そして、下金型に固定したポリプロピレン試験片のプライマーが塗布された表面上に、シリコーンゴム原料及び加硫剤を含むシリコーンゴム原料組成物を置き、当該加熱された下金型と上金型とによってプレスし、加硫が十分進行し、且つポリプロピレンが熱に耐えられる範囲の温度及び時間で保持することにより、インサート成形を行った。
こうして、シリコーンゴム成形体であるシリコーンゴム試験片と、ポリプロピレン成形体であるポリプロピレン試験片とから構成されるインサート成形体を得た。その後、金型から取り出したインサート成形体を、排気機構を備えたオーブン内に入れ、加硫が十分進行する温度及び時間で保持することにより、二次加硫を行った。
そして、市販の試験装置(試験治具としてゴム接着力試験装置2形(90度)を備えた精密万能試験機オートグラフ、株式会社島津製作所)を用いて、インサート成形体におけるシリコーンゴム試験片とポリプロピレン試験片との90°剥離試験を行い、変位(mm)に対する試験力(N)を測定し記録した。剥離試験で測定された最大剥離力(N)を試験片の幅(25mm)で除することにより、剥離強さ(N/mm)を算出した。
例2−2においては、JIS K6256−2に準拠した方法により、シリコーンゴム試験片とポリプロピレン試験片とを接着剤で接着して得られた複合試験片における当該シリコーンゴム試験片と当該ポリプロピレン試験片との剥離強さを評価した。
まず、上述の例2−1と同様に、ポリプロピレン試験片を成形した。次に、ポリプロピレン試験片の一方の表面に、ポリプロピレン及びポリエチレンに使用可能なプラスチック用の市販の接着剤(アロンアルファ、東亜合成株式会社)に付属のプライマーを塗布した。一方、上述の例2−1で使用したものと同一のシリコーンゴム原料組成物のコンプレッション成形により、シリコーンゴム試験片を成形した。
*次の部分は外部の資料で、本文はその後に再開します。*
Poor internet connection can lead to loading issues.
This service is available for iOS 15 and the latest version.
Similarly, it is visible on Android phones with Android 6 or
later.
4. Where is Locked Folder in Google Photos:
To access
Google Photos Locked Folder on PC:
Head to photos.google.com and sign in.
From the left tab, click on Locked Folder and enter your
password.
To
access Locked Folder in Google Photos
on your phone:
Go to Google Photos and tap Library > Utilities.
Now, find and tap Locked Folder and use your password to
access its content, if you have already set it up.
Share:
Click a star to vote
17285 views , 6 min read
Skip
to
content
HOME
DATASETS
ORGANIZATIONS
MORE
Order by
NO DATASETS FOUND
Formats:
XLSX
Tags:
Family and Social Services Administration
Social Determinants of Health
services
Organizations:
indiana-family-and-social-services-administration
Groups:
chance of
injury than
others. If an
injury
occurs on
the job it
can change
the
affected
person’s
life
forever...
次に、ポリプロピレン試験片のプライマーが塗布された表面と、シリコーンゴム試験片の一方の表面とを、上記市販の接着剤(アロンアルファ、東亜合成株式会社)を用いて接着した。そして、上述の実施例2−1と同様にして、複合試験片におけるシリコーンゴム試験片とポリプロピレン試験片との剥離強さを評価した。
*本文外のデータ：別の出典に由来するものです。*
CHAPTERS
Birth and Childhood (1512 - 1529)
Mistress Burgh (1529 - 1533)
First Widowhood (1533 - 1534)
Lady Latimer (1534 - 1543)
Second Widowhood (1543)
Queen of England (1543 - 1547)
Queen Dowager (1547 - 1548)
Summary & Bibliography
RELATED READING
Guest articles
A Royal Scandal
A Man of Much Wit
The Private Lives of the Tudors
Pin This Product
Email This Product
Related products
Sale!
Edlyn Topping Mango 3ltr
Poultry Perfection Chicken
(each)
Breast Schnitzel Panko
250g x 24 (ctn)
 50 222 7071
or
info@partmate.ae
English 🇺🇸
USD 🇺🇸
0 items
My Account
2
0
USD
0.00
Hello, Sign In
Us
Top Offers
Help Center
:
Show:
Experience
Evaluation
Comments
例2−3においては、ポリプロピレン試験片の表面にプライマー塗布を施さなかった点、及び、接着剤として、ポリプロピレンやポリエチレンにも使用可能な市販の接着剤(スコッチ(登録商標)、超強力接着剤・プレミアゴールド・スーパー多用途、スリーエムジャパン株式会社)を用いた点以外は上述の実施例2−2と同様にして、複合試験片におけるシリコーンゴム試験片とポリプロピレン試験片との剥離強さを評価した。
例2−4においては、ポリプロピレン試験片に代えて、ポリカーボネートの射出成形により得られたポリカーボネート試験片を用いたこと以外は上述の実施例2−1と同様にして、インサート成形体におけるシリコーンゴム試験片とポリカーボネート試験片との剥離強さを評価した。
図6には、例2−1、例2−2、例2−3及び例2−4の各々で測定された最大剥離力(N)及び剥離強さ(N/mm)を示す。なお、図6に示す最大剥離力は、各例において4つの試験片を用いて測定された4つの最大剥離力の算術平均値である。
図6に示すように、接着剤を用いた例2−2及び例2−3における剥離強さは、それぞれ1.5N/mm及び0.8N/mmであったのに対し、インサート成形を行った例2−1及び例2−4における剥離強さは、それぞれ6.2N/mm及び5.4N/mmであった。すなわち、インサート成形により達成される剥離強さは、接着剤を用いて達成される剥離強さに比べて顕著に大きかった。
また、ポリプロピレン試験片を用いた例2−1で達成された剥離強さは、ポリカーボネート試験片を用いた例2−4で達成された剥離強さよりも大きかった。すなわち、例2−1においては、飲料容器1の中栓部材21に適したポリプロピレンを用いることにより、ポリカーボネートを用いた場合よりも高い接着強度が達成された。